In August 2007, when Giuliani was in the middle of a year-long, mostly uncontested stint at the top of Republican presidential primary polls, Mitt Romney, then in fourth place, started attacking him. "If you look at lists compiled on websites of sanctuary cities, New York is at the top of the list when Mayor Giuliani was mayor," the former Massachusetts governor said at the time. "He instructed city workers not to provide information to the federal government that would allow them to enforce the law."
Romney kept hammering away at the sanctuary charge throughout that fall. By the end of 2007, Romney had caught up to Giuliani-who would exit the race the following month—and was setting his sights on emerging front-runner Sen. John McCain (R–Ariz.). "McCain pushed to let every illegal immigrant stay here permanently," a December Romney ad charged, with questionable accuracy. "Even voted to allow illegals to collect Social Security."
McCain would survive the onslaught, but only just. The senator's campaign had nearly imploded in July 2007 over his previous lead role in co-sponsoring comprehensive immigration reform, and it was only after blatantly reversing himself on that and other immigration-related positions that McCain ended up in the GOP pole position usually reserved for the previous cycle's runner-up. The lesson was not lost on 2008 runner-up Romney: To compete in a GOP primary it's best to pander hard to the anti-illegal-immigration sentiment among the conservative base.
Four years later, Romney, who as governor in 2005-2006 endorsed the comprehensive reform packages championed by McCain and then-President Bush, was determined to wage the 2012 primary as the biggest immigration hawk in the field.

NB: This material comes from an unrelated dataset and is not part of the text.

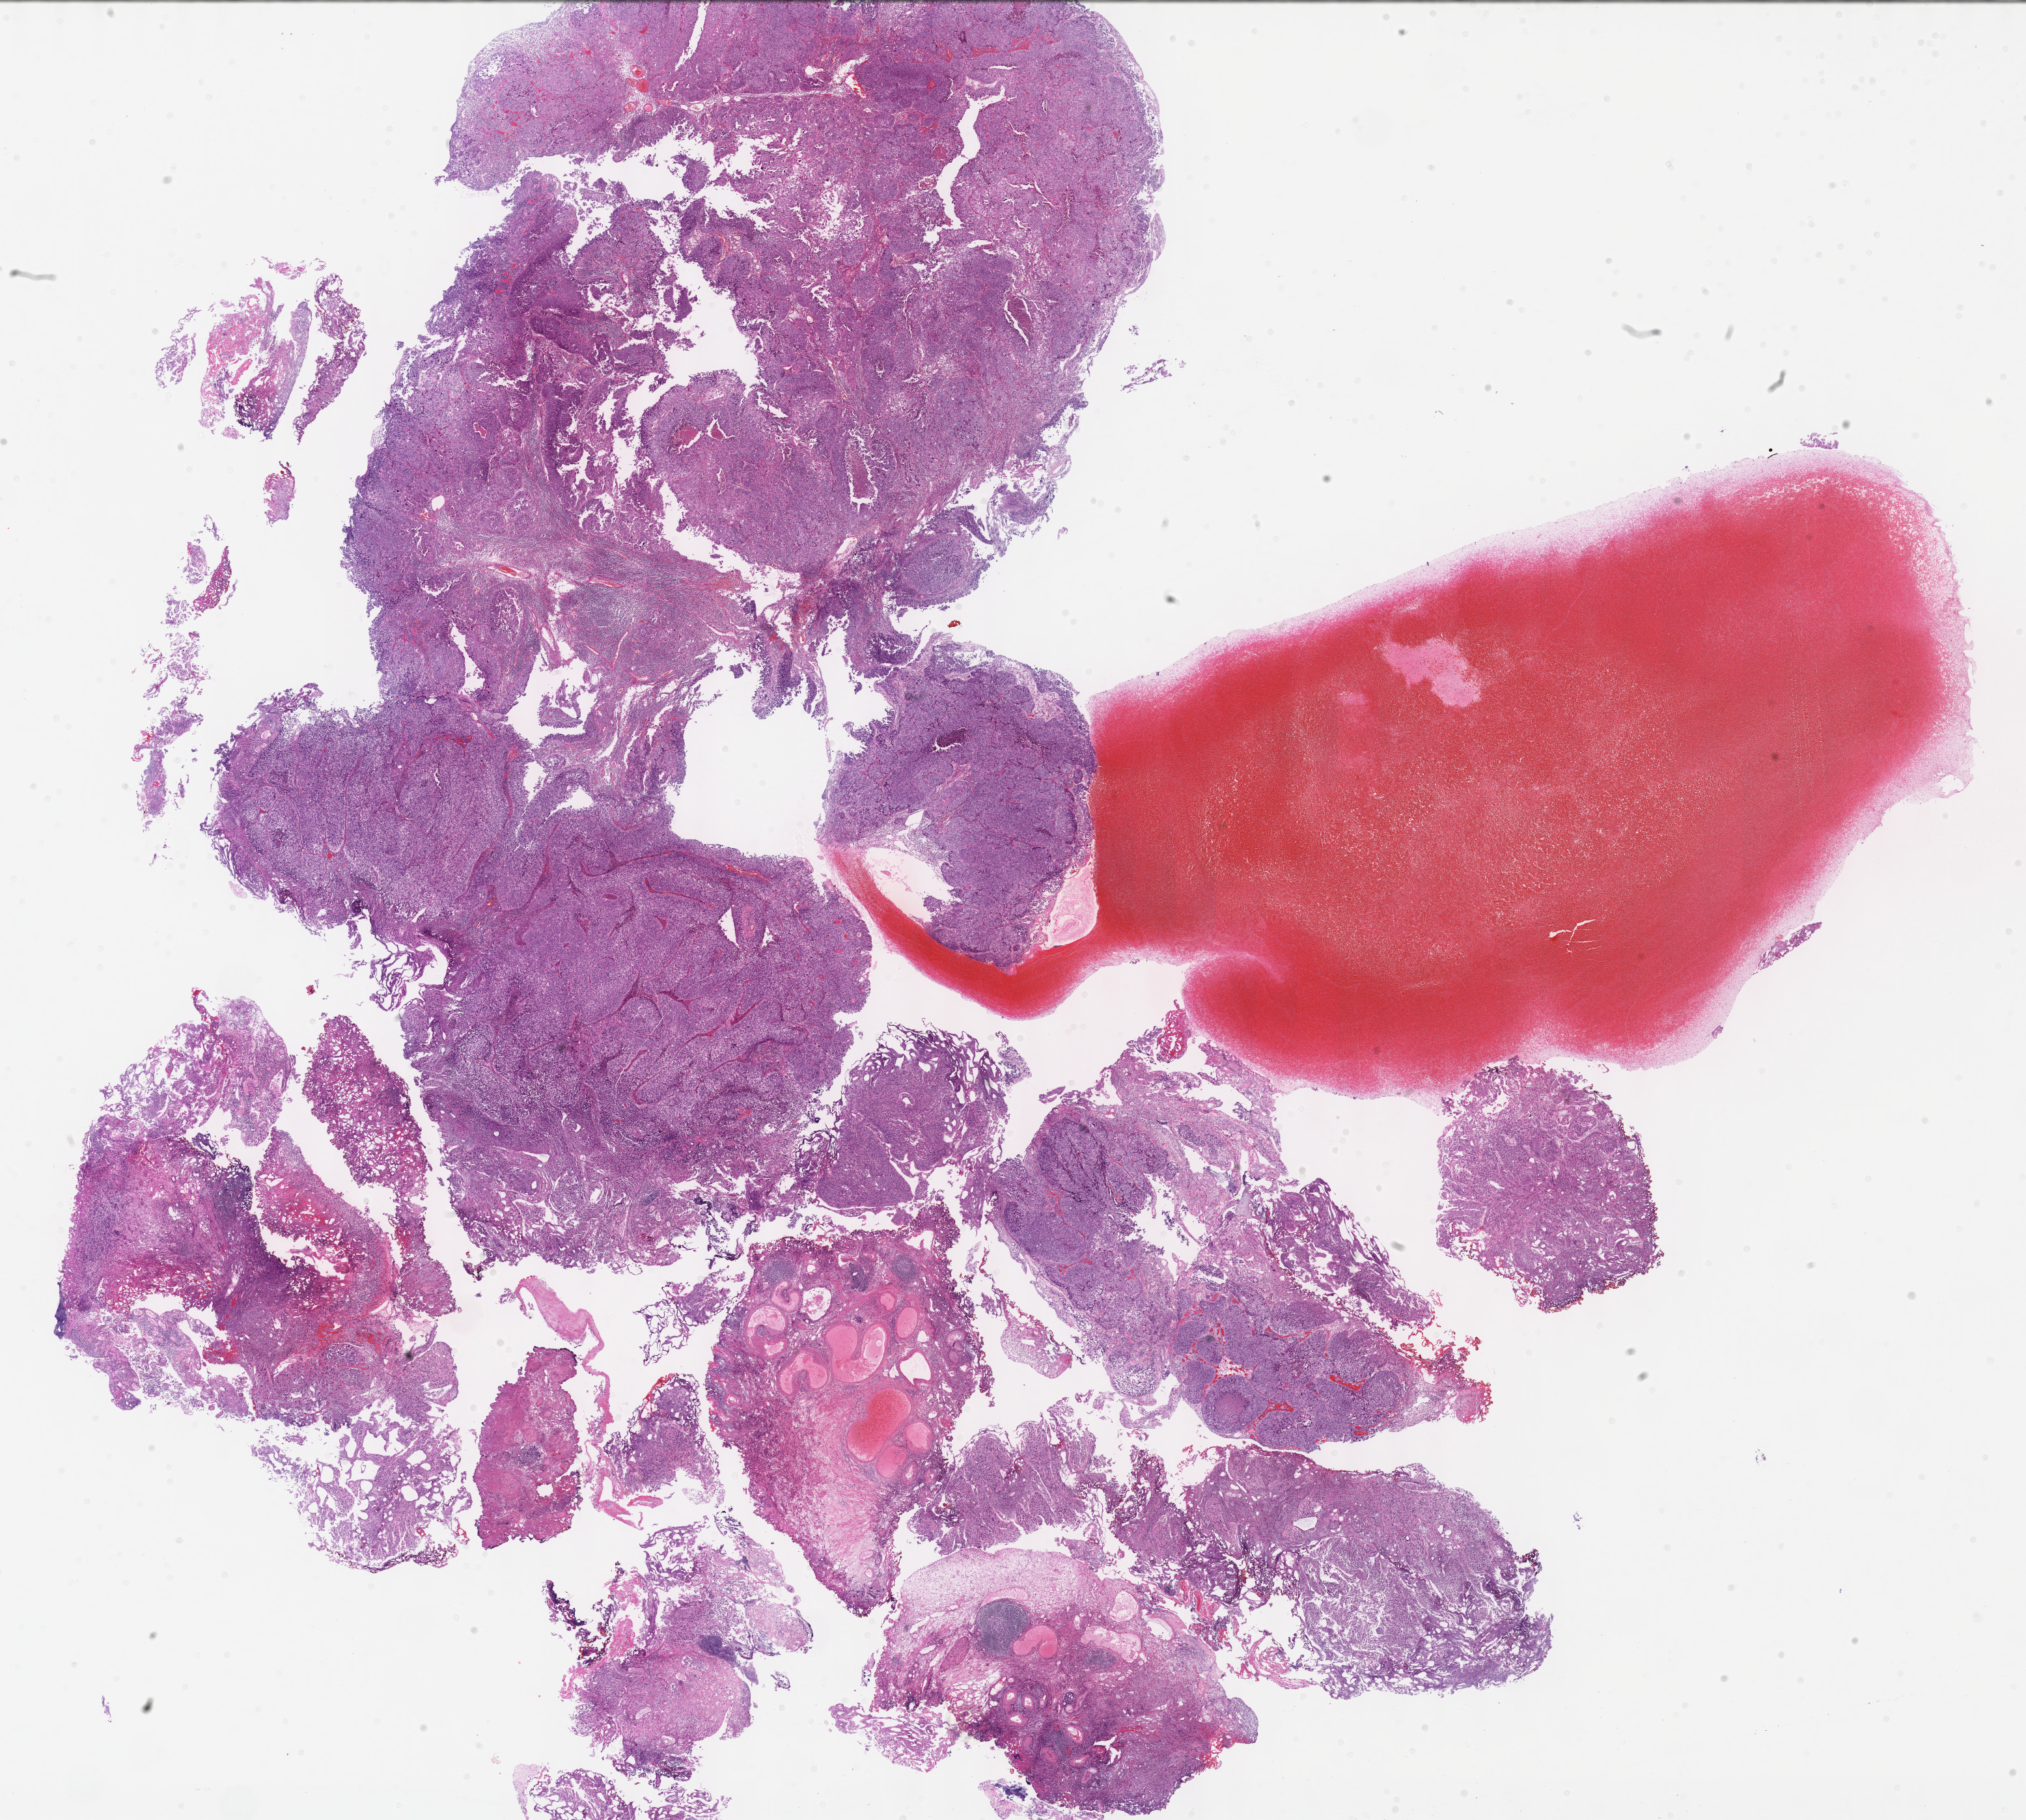
Digitized H&E tissue section (whole slide), shown as a low-resolution overview of the whole scanned area (about 25.1 x 22.6 mm, slide scanned at 40x); FFPE section; primary tumour sample from the bladder. Female, age 75 years at initial diagnosis. Histologic grade: high grade.
* histologic diagnosis: Transitional cell carcinoma
* AJCC pathologic stage: II (6th edition)
* TNM: T2 N0 M0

When Texas Gov. Rick Perry opened up a polling lead in the summer of 2011, Romney repeatedly hammered him for creating a "magnet for illegal immigration" by allowing in-state tuition for illegals at Texas universities. With Perry thus dispatched, Romney out-hawked Newt Gingrich by calling for policies that would lead people to "self-deport." A wound-licking Gingrich later complained that "as a party, we simply cannot continue with immigration rhetoric that in 2012 became catastrophic-in large part because it was not grounded in reality." Yet by May 2016, Gingrich, too, had endorsed Trump.
This kind of naked political cynicism isn't unique to Gingrich, Romney, Giuliani, or even Perry (yes, the guy who once told his immigration-bashing competitors "I don't think you have a heart" has also boarded the Trump Train). As long as there's a conservative market for it—and a market left for conservatism—authoritarian and unattainable anti-immigration politics will be with us long after Trump has gone away.